Per-customer-call cost is the right unit, not per-tool-call. RevOps configures opt-in: which call types get live guidance (typically discovery, evaluation, negotiation, renewal — not internal calls or first-touch outreach). Volume constraints prevent cost runaway.
Eval criteria
CriterionPass threshold
Schema compliance100% (hard)
P95 latency≤ 3s (hard) — missed latency = unusable tool
Suggestion groundingEvery suggestion's supporting_context traces to a real field in account_context or recent transcript — 100% (hard)
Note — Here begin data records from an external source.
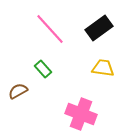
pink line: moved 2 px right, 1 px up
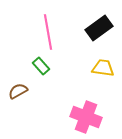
pink line: moved 2 px left, 3 px down; rotated 32 degrees clockwise
green rectangle: moved 2 px left, 3 px up
pink cross: moved 5 px right, 3 px down
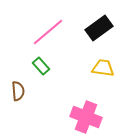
pink line: rotated 60 degrees clockwise
brown semicircle: rotated 114 degrees clockwise
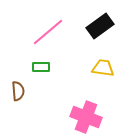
black rectangle: moved 1 px right, 2 px up
green rectangle: moved 1 px down; rotated 48 degrees counterclockwise
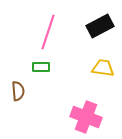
black rectangle: rotated 8 degrees clockwise
pink line: rotated 32 degrees counterclockwise
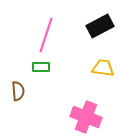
pink line: moved 2 px left, 3 px down
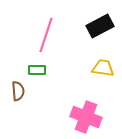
green rectangle: moved 4 px left, 3 px down
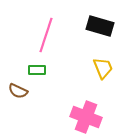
black rectangle: rotated 44 degrees clockwise
yellow trapezoid: rotated 60 degrees clockwise
brown semicircle: rotated 120 degrees clockwise
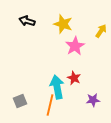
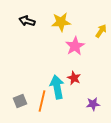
yellow star: moved 2 px left, 2 px up; rotated 24 degrees counterclockwise
purple star: moved 4 px down
orange line: moved 8 px left, 4 px up
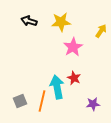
black arrow: moved 2 px right
pink star: moved 2 px left, 1 px down
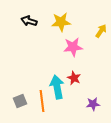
pink star: rotated 24 degrees clockwise
orange line: rotated 20 degrees counterclockwise
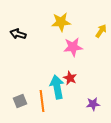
black arrow: moved 11 px left, 13 px down
red star: moved 4 px left
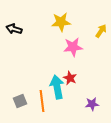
black arrow: moved 4 px left, 5 px up
purple star: moved 1 px left
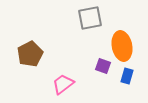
Suggestion adoption rate% of suggestions reps mark was_used = TRUE — calibration signal, ≥ 25% target. Below that, suggestions are noise.
Suppression discipline% of windows where output is empty (suppress=TRUE) when no high-quality guidance exists. Eval reviewers verify the tool stays quiet appropriately. ≥ 30% suppression rate expected (most call windows don't need active guidance).
Privacy compliance0 instances of guidance referencing PII redacted from transcript (hard)
Failure modes
SymptomAction
Latency drift > 3sHard fail. Switch to Haiku for low-stakes call types as fallback. Sonnet preserved for high-stakes (negotiation, executive).
Reps stop checking sidecar (low adoption)Suggestion quality issue, not tool issue. Recalibrate via post-call surveys + adoption rate by suggestion_type.
Tool suggests something that contradicts customer privacy or contractHard incident. Audit prompt for context bleed. Tighten input filtering on PII redaction.
Cost spike on high-volume call daysPer-call session cap (e.g., 50 invocations max per session); prompt caching enforced; opt-in per call-type list throttle.
Recording platform integration drops mid-callTool stops being called; sidecar shows offline state. Rep continues without guidance — existing rep behavior unchanged.
Interaction with AGT-407 Conversation Intelligence

TOOL-006 and AGT-407 are complementary: TOOL-006 operates during the call (live, ephemeral), AGT-407 operates after the call (retrospective, persisted in ConvIntelligence). TOOL-006 output is logged in a separate CallGuidanceLog with foreign keys to ConvIntelligence.conv_intelligence_id — AGT-701 (Rep Coaching) reads both for the full picture: what guidance was offered live, what was used, what AGT-407 saw retrospectively.